At least 547 children of Germany’s most famous Roman Catholic choir for boys were physically or sexually abused between 1945 and 1992, according to a report released on Tuesday, The Washington Post reported.

The 440-page report, released by lawyer Ulrich Weber, who was tasked with carrying out an independent investigation, shows the abuse was carried out by priests and teachers at the Domspatzen choir in Regensburg.

News reports said many boys likened the institution to a “prison, hell or a concentration camp”.

Forty-nine teachers at the school in Regensburg often slapped or whipped the boys with wooden sticks and violin bows, The Guardian reported. Those who tried to escape were brought back and then humiliated in front of the other children, it said.

Weber’s report said most of the abuse was concentrated in the 1960s and 1970s, when Pope Benedict XVI’s brother Georg Ratzinger was in charge, according to The Washington Post. This led Weber to assume that Ratzinger was aware of the sexual abuse, the report said.

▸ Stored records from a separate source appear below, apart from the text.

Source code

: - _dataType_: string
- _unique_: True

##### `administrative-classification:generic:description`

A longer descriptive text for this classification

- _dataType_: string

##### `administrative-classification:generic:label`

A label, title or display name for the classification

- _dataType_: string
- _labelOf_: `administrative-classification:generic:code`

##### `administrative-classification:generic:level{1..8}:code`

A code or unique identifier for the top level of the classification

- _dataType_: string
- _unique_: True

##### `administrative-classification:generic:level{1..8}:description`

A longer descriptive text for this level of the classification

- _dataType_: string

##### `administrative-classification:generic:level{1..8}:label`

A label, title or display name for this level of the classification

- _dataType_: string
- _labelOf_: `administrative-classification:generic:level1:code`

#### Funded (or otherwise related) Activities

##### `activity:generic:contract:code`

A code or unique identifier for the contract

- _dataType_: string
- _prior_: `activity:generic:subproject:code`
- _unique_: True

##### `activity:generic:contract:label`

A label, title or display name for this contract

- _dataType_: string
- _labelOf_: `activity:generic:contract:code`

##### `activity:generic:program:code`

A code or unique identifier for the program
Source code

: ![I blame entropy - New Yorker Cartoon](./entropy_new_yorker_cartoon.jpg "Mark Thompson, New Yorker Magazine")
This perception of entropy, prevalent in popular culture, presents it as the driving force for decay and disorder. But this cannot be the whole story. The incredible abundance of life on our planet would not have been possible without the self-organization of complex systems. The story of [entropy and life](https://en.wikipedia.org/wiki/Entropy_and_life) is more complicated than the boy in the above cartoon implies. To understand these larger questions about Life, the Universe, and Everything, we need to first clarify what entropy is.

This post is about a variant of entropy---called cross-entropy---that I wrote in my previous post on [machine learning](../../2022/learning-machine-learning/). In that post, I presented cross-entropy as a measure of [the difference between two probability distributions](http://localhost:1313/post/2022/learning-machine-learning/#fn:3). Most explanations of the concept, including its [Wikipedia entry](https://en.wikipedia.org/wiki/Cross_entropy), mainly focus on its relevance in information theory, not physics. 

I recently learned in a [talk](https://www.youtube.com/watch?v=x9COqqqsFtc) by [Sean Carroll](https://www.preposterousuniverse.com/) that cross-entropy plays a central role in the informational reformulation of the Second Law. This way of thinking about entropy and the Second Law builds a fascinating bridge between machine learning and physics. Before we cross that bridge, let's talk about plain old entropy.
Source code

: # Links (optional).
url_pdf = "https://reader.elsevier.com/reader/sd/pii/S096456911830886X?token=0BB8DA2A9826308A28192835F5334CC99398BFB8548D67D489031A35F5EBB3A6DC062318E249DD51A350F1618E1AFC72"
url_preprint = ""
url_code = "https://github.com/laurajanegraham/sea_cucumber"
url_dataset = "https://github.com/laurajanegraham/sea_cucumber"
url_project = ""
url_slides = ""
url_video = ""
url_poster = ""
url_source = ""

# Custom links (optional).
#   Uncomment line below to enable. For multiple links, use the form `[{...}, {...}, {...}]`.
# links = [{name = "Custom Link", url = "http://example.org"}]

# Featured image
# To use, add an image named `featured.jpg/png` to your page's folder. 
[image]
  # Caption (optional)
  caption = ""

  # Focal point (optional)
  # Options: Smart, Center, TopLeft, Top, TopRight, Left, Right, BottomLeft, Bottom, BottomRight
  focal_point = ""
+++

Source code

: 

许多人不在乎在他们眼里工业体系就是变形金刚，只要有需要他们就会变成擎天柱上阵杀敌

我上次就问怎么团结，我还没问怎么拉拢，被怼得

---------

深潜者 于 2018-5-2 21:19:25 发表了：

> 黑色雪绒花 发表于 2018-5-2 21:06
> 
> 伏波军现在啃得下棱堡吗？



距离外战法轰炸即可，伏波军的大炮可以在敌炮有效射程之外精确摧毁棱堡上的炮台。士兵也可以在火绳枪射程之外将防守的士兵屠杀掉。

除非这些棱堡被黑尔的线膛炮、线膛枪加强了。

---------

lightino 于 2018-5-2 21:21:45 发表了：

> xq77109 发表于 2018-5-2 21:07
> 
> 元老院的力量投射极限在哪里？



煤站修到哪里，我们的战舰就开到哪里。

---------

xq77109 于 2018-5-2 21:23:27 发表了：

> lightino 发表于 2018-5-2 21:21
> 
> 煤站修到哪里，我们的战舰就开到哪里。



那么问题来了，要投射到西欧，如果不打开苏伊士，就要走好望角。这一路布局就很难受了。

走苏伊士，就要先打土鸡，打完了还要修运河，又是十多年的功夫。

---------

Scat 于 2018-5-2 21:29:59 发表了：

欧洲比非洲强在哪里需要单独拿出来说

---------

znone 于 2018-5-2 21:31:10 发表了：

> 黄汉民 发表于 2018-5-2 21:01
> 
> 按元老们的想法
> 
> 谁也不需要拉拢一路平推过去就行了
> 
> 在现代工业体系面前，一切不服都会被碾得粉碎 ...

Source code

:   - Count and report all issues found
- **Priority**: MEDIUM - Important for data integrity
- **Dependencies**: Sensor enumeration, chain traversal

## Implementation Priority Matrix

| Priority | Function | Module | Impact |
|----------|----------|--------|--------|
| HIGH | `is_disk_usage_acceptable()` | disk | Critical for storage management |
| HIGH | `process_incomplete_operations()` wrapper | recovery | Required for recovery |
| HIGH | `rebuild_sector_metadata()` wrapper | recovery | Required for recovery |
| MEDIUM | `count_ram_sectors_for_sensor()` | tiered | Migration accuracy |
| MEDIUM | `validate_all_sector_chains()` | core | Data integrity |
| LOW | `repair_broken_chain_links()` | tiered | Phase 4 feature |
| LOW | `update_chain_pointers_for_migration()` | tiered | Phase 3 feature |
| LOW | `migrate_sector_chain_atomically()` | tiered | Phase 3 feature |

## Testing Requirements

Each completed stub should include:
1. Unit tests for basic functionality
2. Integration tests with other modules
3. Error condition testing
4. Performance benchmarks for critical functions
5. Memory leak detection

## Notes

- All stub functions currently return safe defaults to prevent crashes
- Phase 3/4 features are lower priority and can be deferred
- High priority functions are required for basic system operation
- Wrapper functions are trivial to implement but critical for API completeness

Ratzinger, however, denied this in 2010, when the allegations against the Roman Catholic clergy in Germany first emerged. He had said, “Pupils told me on concert trips about what went on, but it didn’t dawn on me from their stories that I should do something…I ask the victims for forgiveness,” The Washington Post reported.

In 2010, following pressure from many victims, the diocese had called on Weber to conduct an independent inquiry into the alleged abuse.